Activity
Reproduce the entries exactly and omit the pictures.

Revision tracking records:
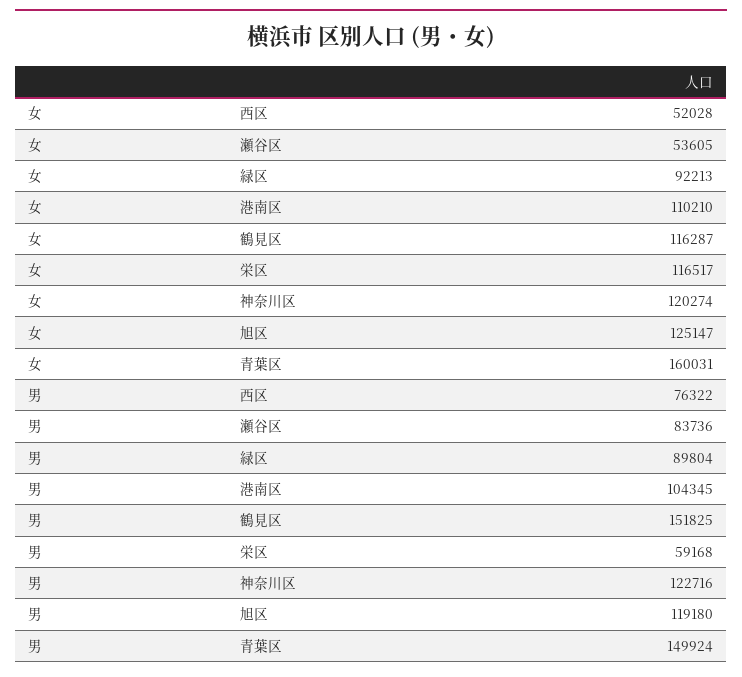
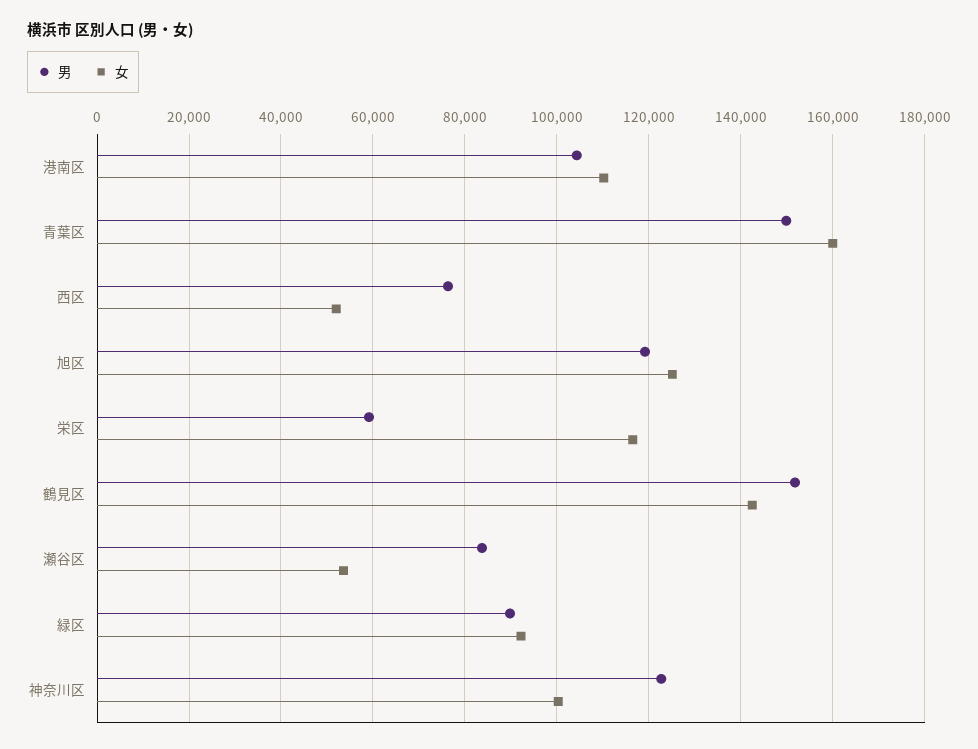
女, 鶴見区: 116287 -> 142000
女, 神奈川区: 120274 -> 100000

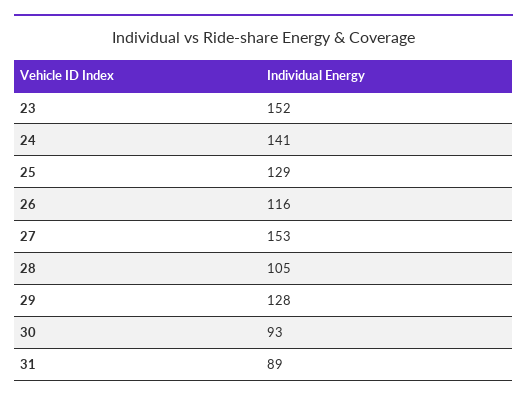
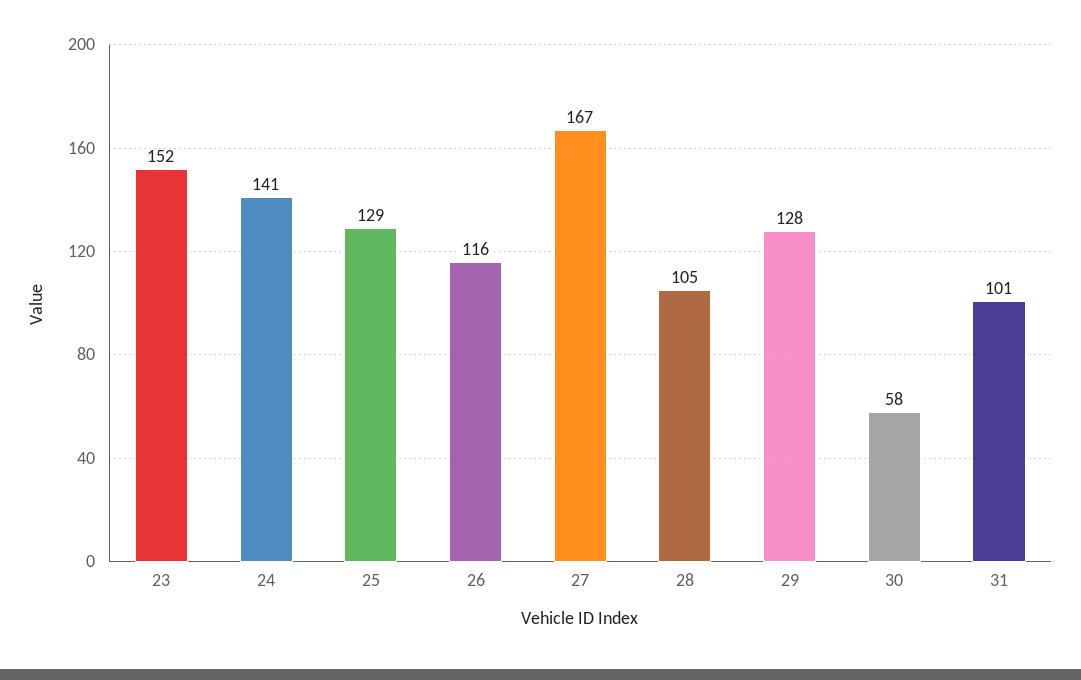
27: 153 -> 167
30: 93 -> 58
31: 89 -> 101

Solution to this task
女, 鶴見区: 116287 -> 142000
女, 神奈川区: 120274 -> 100000

27: 153 -> 167
30: 93 -> 58
31: 89 -> 101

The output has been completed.